__What you need to do__:
Reproduce verbatim the lines of the material from its first line through the line containing "common name: Moose", inclusive.

[start Dataset entries]

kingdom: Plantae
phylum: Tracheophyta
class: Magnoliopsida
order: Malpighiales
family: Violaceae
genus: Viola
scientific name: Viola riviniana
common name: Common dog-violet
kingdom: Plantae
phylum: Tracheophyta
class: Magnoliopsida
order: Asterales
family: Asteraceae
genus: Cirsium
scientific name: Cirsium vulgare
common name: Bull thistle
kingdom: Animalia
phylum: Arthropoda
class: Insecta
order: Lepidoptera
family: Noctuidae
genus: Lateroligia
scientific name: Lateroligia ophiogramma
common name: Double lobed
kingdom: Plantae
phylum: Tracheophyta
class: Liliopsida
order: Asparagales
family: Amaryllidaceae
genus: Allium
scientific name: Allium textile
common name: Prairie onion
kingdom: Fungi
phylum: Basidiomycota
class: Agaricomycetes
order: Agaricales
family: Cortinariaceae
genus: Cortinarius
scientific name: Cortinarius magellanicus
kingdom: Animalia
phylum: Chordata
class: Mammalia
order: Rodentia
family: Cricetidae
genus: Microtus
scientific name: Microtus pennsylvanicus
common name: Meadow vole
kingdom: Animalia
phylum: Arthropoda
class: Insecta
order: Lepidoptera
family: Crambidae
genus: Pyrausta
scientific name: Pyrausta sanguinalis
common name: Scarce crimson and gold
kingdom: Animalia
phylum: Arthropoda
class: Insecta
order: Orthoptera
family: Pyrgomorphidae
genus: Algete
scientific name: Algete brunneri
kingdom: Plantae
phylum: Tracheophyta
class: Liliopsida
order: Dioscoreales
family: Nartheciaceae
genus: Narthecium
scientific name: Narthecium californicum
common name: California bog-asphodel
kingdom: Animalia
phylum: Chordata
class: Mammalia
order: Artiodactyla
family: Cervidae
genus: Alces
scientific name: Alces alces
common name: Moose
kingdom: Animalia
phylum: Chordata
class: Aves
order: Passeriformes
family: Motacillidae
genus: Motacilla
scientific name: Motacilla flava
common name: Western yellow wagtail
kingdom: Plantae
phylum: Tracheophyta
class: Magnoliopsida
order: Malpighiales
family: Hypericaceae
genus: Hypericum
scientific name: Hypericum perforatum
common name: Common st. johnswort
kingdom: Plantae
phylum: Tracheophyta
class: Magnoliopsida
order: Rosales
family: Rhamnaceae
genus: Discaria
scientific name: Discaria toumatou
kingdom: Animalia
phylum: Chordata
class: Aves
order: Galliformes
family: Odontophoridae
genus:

[end Dataset entries]

__Exercise solution__:
kingdom: Plantae
phylum: Tracheophyta
class: Magnoliopsida
order: Malpighiales
family: Violaceae
genus: Viola
scientific name: Viola riviniana
common name: Common dog-violet
kingdom: Plantae
phylum: Tracheophyta
class: Magnoliopsida
order: Asterales
family: Asteraceae
genus: Cirsium
scientific name: Cirsium vulgare
common name: Bull thistle
kingdom: Animalia
phylum: Arthropoda
class: Insecta
order: Lepidoptera
family: Noctuidae
genus: Lateroligia
scientific name: Lateroligia ophiogramma
common name: Double lobed
kingdom: Plantae
phylum: Tracheophyta
class: Liliopsida
order: Asparagales
family: Amaryllidaceae
genus: Allium
scientific name: Allium textile
common name: Prairie onion
kingdom: Fungi
phylum: Basidiomycota
class: Agaricomycetes
order: Agaricales
family: Cortinariaceae
genus: Cortinarius
scientific name: Cortinarius magellanicus
kingdom: Animalia
phylum: Chordata
class: Mammalia
order: Rodentia
family: Cricetidae
genus: Microtus
scientific name: Microtus pennsylvanicus
common name: Meadow vole
kingdom: Animalia
phylum: Arthropoda
class: Insecta
order: Lepidoptera
family: Crambidae
genus: Pyrausta
scientific name: Pyrausta sanguinalis
common name: Scarce crimson and gold
kingdom: Animalia
phylum: Arthropoda
class: Insecta
order: Orthoptera
family: Pyrgomorphidae
genus: Algete
scientific name: Algete brunneri
kingdom: Plantae
phylum: Tracheophyta
class: Liliopsida
order: Dioscoreales
family: Nartheciaceae
genus: Narthecium
scientific name: Narthecium californicum
common name: California bog-asphodel
kingdom: Animalia
phylum: Chordata
class: Mammalia
order: Artiodactyla
family: Cervidae
genus: Alces
scientific name: Alces alces
common name: Moose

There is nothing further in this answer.